Something wasn’t working. In late 2020, Magic Leap announced a major change spearheaded by incoming CEO, Peggy Johnson. “[W]hat I found was nothing was really broken,” she told the press at the time, “It just needed to have a bit more focus.”
From the outside, certainly, it seemed like typically understated Chief Executive speak. It doesn’t take a business genius to point out that things weren’t working. It wasn’t a reflection on the technology, certainly. Those who’ve managed to try Magic Leap’s mixed reality headsets have been impressed. I spent time with the product at CES this week, and it certainly feels like the future.
But the company ran afoul an issue that plagued countless others in this category – the consumer audience for a $2,300 mixed reality headset simply wasn’t there. So it did what any extremely well-funded but struggling company does. Magic Leap pivoted. It suddenly found itself in the business of business, chasing the same enterprise audience that lured in Microsoft and Epson.

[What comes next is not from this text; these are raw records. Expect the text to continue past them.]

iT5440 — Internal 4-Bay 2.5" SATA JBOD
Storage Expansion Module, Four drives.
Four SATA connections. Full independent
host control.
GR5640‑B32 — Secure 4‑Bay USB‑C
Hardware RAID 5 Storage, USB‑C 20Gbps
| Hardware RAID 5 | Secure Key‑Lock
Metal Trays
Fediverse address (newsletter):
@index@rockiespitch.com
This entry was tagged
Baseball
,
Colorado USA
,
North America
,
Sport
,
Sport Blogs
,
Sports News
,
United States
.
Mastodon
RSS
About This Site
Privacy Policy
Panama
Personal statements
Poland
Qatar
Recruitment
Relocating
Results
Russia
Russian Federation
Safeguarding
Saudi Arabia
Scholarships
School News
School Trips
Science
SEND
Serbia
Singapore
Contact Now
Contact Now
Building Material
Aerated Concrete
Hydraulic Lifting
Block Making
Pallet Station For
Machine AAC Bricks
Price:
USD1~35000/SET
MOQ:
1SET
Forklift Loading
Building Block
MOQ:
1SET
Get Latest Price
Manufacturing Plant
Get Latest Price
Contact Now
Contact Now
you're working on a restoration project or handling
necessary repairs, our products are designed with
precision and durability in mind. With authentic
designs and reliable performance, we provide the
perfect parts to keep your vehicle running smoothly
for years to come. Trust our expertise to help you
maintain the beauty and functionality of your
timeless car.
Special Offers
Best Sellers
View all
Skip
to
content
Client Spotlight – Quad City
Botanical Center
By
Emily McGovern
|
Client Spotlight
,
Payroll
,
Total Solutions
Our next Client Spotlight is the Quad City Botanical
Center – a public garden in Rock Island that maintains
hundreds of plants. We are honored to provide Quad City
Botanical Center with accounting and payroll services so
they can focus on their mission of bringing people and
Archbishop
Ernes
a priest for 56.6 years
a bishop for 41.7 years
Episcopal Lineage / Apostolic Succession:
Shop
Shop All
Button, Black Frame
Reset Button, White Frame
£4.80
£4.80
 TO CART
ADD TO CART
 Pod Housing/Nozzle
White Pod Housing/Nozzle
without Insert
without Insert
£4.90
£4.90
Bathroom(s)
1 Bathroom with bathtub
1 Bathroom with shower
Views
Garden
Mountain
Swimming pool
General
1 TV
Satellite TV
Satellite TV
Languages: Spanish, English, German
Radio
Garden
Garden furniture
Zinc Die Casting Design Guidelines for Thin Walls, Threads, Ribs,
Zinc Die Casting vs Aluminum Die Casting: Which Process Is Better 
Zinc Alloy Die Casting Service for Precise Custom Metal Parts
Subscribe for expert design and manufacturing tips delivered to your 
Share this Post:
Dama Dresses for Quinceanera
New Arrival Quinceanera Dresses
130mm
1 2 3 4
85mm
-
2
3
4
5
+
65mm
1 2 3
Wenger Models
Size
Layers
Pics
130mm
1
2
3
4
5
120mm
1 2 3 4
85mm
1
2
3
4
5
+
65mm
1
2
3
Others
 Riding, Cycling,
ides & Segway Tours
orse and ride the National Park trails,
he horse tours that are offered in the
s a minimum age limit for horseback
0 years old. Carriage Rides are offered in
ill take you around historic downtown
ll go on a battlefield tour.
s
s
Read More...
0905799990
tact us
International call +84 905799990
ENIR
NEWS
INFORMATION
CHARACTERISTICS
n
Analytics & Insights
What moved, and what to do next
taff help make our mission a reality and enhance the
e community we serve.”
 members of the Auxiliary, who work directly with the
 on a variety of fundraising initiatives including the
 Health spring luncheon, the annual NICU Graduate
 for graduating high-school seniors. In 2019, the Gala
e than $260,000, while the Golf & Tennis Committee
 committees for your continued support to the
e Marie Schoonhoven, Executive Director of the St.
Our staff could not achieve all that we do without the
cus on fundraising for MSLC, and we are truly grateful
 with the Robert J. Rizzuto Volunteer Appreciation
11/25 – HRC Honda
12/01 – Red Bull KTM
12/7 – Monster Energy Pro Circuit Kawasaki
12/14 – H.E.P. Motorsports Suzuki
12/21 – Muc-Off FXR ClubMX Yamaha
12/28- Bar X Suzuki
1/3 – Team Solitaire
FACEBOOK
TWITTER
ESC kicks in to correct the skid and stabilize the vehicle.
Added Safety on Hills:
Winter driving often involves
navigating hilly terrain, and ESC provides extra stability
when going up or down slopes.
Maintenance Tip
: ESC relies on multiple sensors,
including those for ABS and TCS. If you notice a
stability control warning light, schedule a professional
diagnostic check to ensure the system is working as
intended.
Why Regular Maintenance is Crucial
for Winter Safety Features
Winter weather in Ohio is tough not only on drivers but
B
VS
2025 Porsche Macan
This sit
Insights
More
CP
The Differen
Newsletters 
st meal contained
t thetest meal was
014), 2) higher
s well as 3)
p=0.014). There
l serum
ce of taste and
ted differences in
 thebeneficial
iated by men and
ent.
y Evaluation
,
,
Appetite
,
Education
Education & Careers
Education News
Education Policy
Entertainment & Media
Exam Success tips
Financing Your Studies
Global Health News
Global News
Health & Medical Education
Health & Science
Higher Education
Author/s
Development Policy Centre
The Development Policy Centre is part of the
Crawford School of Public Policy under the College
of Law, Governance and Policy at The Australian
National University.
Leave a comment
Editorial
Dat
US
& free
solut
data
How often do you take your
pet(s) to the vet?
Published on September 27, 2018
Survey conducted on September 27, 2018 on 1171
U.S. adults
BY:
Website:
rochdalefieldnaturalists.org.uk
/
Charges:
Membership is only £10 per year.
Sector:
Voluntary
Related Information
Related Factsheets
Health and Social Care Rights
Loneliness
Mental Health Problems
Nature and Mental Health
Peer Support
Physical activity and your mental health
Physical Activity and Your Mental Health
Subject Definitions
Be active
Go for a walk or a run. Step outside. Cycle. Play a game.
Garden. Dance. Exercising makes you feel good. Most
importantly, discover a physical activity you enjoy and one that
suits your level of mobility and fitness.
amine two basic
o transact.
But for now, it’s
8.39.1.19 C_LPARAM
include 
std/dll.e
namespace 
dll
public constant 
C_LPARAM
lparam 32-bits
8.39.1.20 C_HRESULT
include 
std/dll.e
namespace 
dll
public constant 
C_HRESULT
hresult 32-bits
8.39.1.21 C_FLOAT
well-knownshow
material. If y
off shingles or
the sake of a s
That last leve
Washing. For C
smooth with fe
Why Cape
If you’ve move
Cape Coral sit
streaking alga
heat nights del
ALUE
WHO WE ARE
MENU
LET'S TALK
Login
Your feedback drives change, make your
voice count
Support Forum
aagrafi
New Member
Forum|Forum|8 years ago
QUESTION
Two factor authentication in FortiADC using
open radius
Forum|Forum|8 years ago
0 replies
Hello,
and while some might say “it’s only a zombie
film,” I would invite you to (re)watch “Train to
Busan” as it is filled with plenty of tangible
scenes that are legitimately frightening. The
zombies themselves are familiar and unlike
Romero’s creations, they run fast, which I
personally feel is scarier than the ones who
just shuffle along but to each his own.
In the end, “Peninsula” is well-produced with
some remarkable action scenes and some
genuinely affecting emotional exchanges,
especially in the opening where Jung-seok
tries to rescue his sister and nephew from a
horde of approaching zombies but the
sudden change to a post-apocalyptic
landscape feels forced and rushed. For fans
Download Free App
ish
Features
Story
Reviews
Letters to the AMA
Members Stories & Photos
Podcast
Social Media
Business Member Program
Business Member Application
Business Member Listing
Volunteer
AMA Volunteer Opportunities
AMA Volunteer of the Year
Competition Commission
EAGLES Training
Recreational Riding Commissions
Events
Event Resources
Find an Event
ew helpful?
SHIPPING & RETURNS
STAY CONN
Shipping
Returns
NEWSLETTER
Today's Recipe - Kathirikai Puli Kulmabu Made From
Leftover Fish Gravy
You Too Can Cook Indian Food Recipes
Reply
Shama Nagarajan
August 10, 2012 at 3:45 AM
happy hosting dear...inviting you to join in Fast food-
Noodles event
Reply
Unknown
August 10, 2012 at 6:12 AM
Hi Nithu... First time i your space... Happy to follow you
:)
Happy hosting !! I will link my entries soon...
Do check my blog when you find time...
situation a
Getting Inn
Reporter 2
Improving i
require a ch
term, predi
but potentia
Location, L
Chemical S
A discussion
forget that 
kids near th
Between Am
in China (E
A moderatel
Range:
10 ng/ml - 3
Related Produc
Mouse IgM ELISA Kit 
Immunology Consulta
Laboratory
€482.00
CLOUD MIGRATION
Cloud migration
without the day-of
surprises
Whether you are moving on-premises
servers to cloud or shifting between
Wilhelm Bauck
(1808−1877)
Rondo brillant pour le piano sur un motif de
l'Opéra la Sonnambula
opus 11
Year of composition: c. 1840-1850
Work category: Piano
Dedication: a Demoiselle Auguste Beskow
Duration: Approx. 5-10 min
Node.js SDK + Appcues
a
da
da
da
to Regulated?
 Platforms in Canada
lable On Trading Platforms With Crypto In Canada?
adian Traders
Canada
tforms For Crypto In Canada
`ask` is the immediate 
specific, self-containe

The pivot was very much on display on the show floor this week. The demos weren’t games, they were the output of developers looking toward profoundly serious use cases. In one, a 3D scan of the human brain emerges, pointing the way toward use in medical settings. In another, A mountain pops up. In the foreground, a wildfire advances. Tiny helicopters circle around in the air above.
CTO Daniel Diez tells TechCrunch, that the shift in focus began in earnest at the tail end of 2019. The timing was certainly fortuitous, as the prolonged financial slowdown of the past three years have made a $1,000+ item of luxury technology even more unattainable for the average consumer.
“We really saw that there was a value to be derived from AR much sooner from enterprise,” Diez explains. “The feedback we were getting from them was that. It also gave us insight into how the product needed to evolve to be truly purpose built for enterprise, and that’s what you see in the Magic Leap 2.”
While others, like Meta and HTC, are doing their best to be all things to all people in terms of content, Magic Leap appears to be in no specific rush to get their systems into the hands of more consumers – or at least not to make the sorts of sacrifices to the hardware required in order to get there.
“We see an immediate opportunity in enterprise,” says CTO, Julie Larson-Green. “I think on consumer, you kind of have to have some other consumer content business alongside that, really. So we’re not really focused on that side right now.”
In recent weeks, the company has made more headlines for its fundraising than any specific piece of content or hardware. At the tail end of the year, Saudi Arabia snagged a controlling stake through its public investment firm. The new influx of funds joined nearly $3.5 billion previous raised by the company, with help from GV, Alibaba and Qualcomm, among others. Magic Leap’s public struggles, coupled with massive fundraising, have created some open-ended questions about the firm’s future.
Asked whether recent funding will have a direct impact on Magic Leap’s future roadmap, Diez says, “We’re very lucky to have a very supportive investor base. They are very much in-line with our vision of really focusing on enterprise and making sure they devices can amplify the ability of folks to do really complicated things. Our board and our financers are all on the same page.”